Objective evaluation of models is becoming increasingly difficult.

Although the Gemini 1.5 report still provides a large number of third-party scores, we can clearly feel that for current models, even the latest third-party evaluation standards are becoming less representative. In fact, this has been the case since GPT-4.

One reason is that the amount of data used in any scoring system is becoming negligible compared to the data used for model training.

Another important reason is that many models have reached a usable level and are being adopted by people. Different usage scenarios, the user's level of understanding of the model, and the quality of prompts all significantly affect results. The evaluation of these results, however, is often subjective.

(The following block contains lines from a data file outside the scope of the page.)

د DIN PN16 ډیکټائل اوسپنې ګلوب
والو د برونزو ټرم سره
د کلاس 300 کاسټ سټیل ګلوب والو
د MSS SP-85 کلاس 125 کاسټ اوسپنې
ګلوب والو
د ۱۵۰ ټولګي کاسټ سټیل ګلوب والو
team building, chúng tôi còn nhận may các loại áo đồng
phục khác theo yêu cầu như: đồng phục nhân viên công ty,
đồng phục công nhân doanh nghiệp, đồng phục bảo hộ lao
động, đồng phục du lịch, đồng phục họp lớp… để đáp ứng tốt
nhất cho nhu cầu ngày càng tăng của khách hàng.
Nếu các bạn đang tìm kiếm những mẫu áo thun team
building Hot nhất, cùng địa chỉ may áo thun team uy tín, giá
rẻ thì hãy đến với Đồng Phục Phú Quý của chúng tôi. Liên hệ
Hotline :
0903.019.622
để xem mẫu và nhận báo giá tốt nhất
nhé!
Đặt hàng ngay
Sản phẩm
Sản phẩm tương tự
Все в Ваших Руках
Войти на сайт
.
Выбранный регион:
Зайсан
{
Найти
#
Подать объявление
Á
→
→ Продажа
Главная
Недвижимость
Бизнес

Third-party ratings without a sufficient user base of subjective scores as a reference may no longer be persuasive.

Data

Whether it is Google DeepMind or OpenAI, the descriptions of training data in their documents are very simple, with much less space dedicated to it than to model architecture and performance evaluation. From the limited information, we can roughly gather that the Sora model does not crop or downscale image and video data, and Gemini 1.5 only mentions using multimodal data (naturally). This is a significant departure from previous models that detailed the data preprocessing steps.

The small mention carries great weight. As models develop today, while the demand for computing power seems bottomless, it can at least be bought with capital. Data, however, is becoming something money cannot buy, and data preprocessing is increasingly becoming the most critical know-how.

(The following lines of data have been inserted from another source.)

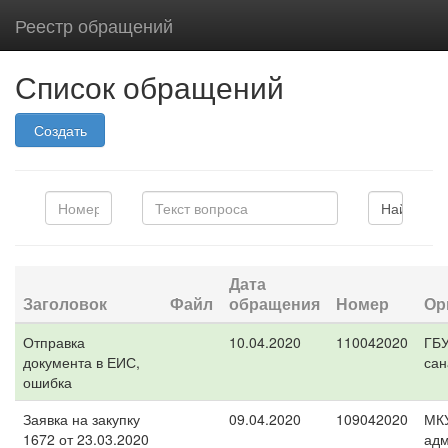
Реестр обращений
Список обращений
Создать
Дата
Заголовок
Файл
обращения
Номер
Ор
Отправка
10.04.2020
110042020
ГБ
документа в ЕИС,
сан
ошибка
Заявка на закупку
09.04.2020
109042020
МК
1672 от 23.03.2020
адм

On the other hand, it is evident from all sides that the demand for data volume has increased sharply, but the requirements for data preprocessing or even data quality have, at least, decreased relative to before. At this volume, relying on manual processing is no longer possible.

However, we are not yet entirely certain whether holding exclusive core data will gradually manifest as an advantage in model R&D. We believe that when Meta releases LLaMA-3 in the near future, we should get a more definitive answer.

Other

Expectations for AI today are basically focused on AGI. Whether larger-scale computing power and more data can accelerate this process is something no one can answer with certainty. But currently, this is the path with the most certainty. At least for now, Transformers can be used in various modalities, the performance gains from scaling remain obvious, and no visible bottlenecks have appeared.

It's just that there is more work to do, and the level of investment is growing. 2024 will only see bigger bets because failing to ascend will lead to a massive survival crisis.

PS: Amazon released a billion-parameter speech synthesis model that also incorporates Transformers and has shown signs of "emergence."